A double chain of NUCLEOTIDES
-each nucleotide is composed of a 5 carbon RIBOSUGAR, a phosphate, and a base (ADENINE, THYMINE, GUANINE, OR CYTOSINE)
-the ribosugar and phosphate group make up the "backbone" of the DNA strand
-the ribosugars are bound together by the phosphate groups, which connects to the 5th carbon of one sugar, and to the 3rd carbon of another sugar (this is known as 5' to 3'); this creates the DNA strand
-the two DNA strands run in opposite directions (ANTIPARALLEL)

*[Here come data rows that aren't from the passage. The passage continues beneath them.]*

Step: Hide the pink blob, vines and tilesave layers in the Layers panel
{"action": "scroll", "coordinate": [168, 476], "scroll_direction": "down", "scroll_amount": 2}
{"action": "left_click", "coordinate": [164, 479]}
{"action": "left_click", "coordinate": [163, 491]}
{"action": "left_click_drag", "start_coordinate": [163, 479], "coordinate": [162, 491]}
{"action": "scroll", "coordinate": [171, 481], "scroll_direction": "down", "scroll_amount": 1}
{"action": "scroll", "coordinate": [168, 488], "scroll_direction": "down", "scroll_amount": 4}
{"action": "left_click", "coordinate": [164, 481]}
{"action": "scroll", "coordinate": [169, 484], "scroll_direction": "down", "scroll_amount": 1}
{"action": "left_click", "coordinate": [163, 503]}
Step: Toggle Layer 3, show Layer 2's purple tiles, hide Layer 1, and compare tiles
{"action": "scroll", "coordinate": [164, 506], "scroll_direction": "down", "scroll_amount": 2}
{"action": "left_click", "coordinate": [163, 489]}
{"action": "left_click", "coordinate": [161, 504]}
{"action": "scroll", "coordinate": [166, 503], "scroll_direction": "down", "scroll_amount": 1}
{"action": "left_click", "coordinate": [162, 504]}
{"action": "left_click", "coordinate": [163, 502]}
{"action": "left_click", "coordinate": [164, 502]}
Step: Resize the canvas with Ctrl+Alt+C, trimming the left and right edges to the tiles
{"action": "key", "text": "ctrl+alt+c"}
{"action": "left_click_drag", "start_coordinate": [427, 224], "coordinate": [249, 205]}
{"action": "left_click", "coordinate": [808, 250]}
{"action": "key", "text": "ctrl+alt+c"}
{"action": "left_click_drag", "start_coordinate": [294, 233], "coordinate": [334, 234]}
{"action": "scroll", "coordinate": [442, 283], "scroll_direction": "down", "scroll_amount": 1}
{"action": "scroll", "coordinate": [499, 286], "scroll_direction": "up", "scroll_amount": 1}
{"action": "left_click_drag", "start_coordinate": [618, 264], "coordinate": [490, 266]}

The two BASE PAIRS are located the middle, with the "backbone" strands making up the outside of the structure
-these nucleotide base pairs are held together by hydrogen bonds
Adenine (A) always pairs with Thymine (T), Guanine (G) always pairs with Cytosine (C)
Due to the two antiparallel strands, as well as the bonded base pairs, the DNA has a DOUBLE HELIX shape
Textbook: Figure 7.1
Begins at a specific location (the ORIGIN), and moves outwards in both directions
-various enzymes, called HELICASES, break the hydrogen bonds between the bases of the two DNA strands, creating REPLICATION FORKS
-then, DNA POLYMERASE, an enzyme, moves along the replication fork, synthesizing new DNA strands that are complementary to the original ones (ex. A for T,G for C); they also "proofread" the strand, and correct errors
DNA polymerase can only add nucleotides to the 3' end of a DNA strand -therefore, only one strand of the original DNA can be a template for DNA replication; the LEADING STRAND, which runs in a 5' to 3' direction
For the LAGGING STRAND, which runs in a 3' to 5' direction, DNA synthesis must be DISCONTINUOUS
-RNA primer is attached to the parent DNA
-DNA polymerase then synthesizes a fragment of DNA starting at the RNA primer; this small segment is known as an OKAZAKI FRAGMENT
-this process is repeated until the entire strand has been replicated
-DNA polymerase will then digest the RNA primer and replace it with DNA
-The fragments are then joined by an enzyme called LIGASE
Ultimately, two separate chromosomes are formed
-each double helix contains one new strand, as well as an old strand of DNA; this replication is called SEMICONSERVATIVE REPLICATION, because one strand of the old DNA goes to each new DNA structure
Textbook: Figure 7.4
In order for a bacterial cell to live, it must produce proteins
-short sections of DNA strands are broken at the base pairs, leaving exposed DNA bases; these serve as templates for transcription
-the enzyme RNA POLYMERASE then binds to one strand of exposed DNA; it knows where to bind due to a sequence of bases in the DNA, which indicates that it is the start of a gene; this is known as a PROMOTER SEQUENCE
-RNA is then transcribed, formed in the 5' to 3' direction
In prokaryotes, transcription takes place in the cytoplasm; in eukaryotes, transcription takes place in the cell nucleus
Eukaryotic cells also process its mRNA before it leaves the nucleus and begins translating; INTRONS, which don't code for proteins, are cut away from the EXONS, which is the region of genes that codes for proteins; the exons are then spliced together
-this does not occur in prokaryotes
Side Note: when mRNA is transcribed from DNA, Uracil (U) binds with Adenine, not Thymine
Textbook: Figure 7.5, 7.6, 7.10
The lac operon consists of regulatory sites, called a PROMOTER, and an OPERATOR, as well as the structural genes used to create enzymes that digest lactose
In the lack of lactose, the operon is turned "off"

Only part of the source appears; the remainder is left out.